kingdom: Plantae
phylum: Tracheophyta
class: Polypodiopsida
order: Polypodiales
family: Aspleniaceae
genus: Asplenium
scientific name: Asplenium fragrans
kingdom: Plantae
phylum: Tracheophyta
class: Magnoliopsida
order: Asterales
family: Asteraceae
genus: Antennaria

- - - -

**Written task**
Please give the data above as a Markdown table with two columns, Number and Record line, one row per line and blank lines left out.

**Completed task**
| Number | Record line |
|---|---|
| 1 | kingdom: Plantae |
| 2 | phylum: Tracheophyta |
| 3 | class: Polypodiopsida |
| 4 | order: Polypodiales |
| 5 | family: Aspleniaceae |
| 6 | genus: Asplenium |
| 7 | scientific name: Asplenium fragrans |
| 8 | kingdom: Plantae |
| 9 | phylum: Tracheophyta |
| 10 | class: Magnoliopsida |
| 11 | order: Asterales |
| 12 | family: Asteraceae |
| 13 | genus: Antennaria |